Democrats say they can cut costs further by having the government directly negotiate drug prices with pharmaceutical companies on behalf of beneficiaries. Currently, the law creating the drug benefit prohibits the government from negotiating drug prices. It leaves that to those companies overseeing private drug plans serving seniors and the disabled.
Why the program has cost less than anticipated will be an important element of the coming debate that Democrats are promising. To date, however, there has been little detailed analysis of how savings are being achieved.
The Centers for Medicare and Medicaid Services, the federal agency that oversees the new drug benefit for the elderly and disabled, provided the AP with its accounting of where the program saved money this year.
-Lower than projected enrollment: $7.5 billion.
-Competition: $6.9 billion.
-Drug prices rising less than expected in the two years before the benefit began: $3.7 billion.
Offsetting the savings somewhat were higher costs in some areas, including for catastrophic drug expenses — those that occur when people have drug bills of more than $5,100.
The savings could make it harder for Democrats to make changes, particularly with surveys showing high satisfaction rates among beneficiaries.
"Republicans would have you believe that the drug and insurance companies have sacrificed profits in the name of competition, but nothing could be further from the truth," said Rep. Pete Stark, D-Calif. "In fact, the dirty little secret is that costs are lower because of low enrollment and a slowdown in drug spending."
After Congress created the drug benefit in 2003, Medicare officials estimated that 39 million people would enroll or get their coverage through employers who receive a tax credit for providing a benefit.
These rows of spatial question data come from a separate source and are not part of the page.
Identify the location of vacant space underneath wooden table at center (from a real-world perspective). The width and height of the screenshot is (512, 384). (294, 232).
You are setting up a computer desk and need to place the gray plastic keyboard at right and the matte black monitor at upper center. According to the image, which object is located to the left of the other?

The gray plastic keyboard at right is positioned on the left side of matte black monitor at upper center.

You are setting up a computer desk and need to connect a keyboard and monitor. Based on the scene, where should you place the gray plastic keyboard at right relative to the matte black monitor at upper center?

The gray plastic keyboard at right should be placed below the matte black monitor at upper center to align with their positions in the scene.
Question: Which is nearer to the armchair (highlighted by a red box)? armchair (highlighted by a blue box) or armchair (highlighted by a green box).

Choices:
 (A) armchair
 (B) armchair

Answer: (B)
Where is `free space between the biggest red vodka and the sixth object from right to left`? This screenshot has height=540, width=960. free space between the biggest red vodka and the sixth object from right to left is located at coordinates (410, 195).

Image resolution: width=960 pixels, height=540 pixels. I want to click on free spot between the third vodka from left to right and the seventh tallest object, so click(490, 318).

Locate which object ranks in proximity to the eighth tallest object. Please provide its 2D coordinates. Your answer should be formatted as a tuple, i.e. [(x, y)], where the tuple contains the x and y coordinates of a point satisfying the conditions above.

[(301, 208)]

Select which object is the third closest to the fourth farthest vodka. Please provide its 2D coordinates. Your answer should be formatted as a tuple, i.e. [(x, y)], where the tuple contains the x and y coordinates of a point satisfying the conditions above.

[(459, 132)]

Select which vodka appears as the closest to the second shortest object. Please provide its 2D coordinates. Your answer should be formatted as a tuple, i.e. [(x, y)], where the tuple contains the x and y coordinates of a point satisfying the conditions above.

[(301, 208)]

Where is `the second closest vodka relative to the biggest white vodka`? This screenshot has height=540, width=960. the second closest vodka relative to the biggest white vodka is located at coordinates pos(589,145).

But the actual number turned out to be nearly 10 million less.
Leslie V. Norwalk, the acting administrator for the Centers for Medicare and Medicaid Services, said the agency's actuaries underestimated how many people already had drug coverage prior to last Jan. 1, when the drug benefit began.
Instead of getting drug coverage through Medicare, many seniors and the disabled receive it through the Department of Veterans Affairs, the federal employee insurance program as well as several other programs, she said.
Over the long haul, said John Shatto, a Medicare actuary, the lower enrollment numbers will play a smaller role in keeping program's costs down.
"Those with very high drug spending are the ones that are going to sign up for Part D. Those with little drug spending are the ones who did not sign up for Part D. That's what's creating a smaller (effect)," he said.
Over the next 10 years, the most important reason behind the program's lower costs will be the fact that drug prices rose less than expected in the two years before the drug benefit began, Shatto said.
Based on double-digit increases in drug prices in previous years, Medicare actuaries in 2003 projected they would rise 11 percent each in 2004 and 2005, the two years prior to the program startup. Instead they grew by 7 percent each year.
The impact doesn't seem huge at first, but a snowball effect occurs when actuaries recalculate projected drug costs in future years based on what happened in 2004-05.
The government's projected cost of the Medicare drug benefit over the decade — through 2015 — is now $729 billion, almost $200 billion below the $926 billion original estimate.
About $141 billion of projected savings result from slower growth in drug prices that began in 2004, Shatto said.
By comparison, greater-than-expected competition accounts for $55 billion in projected 10-year savings, he said.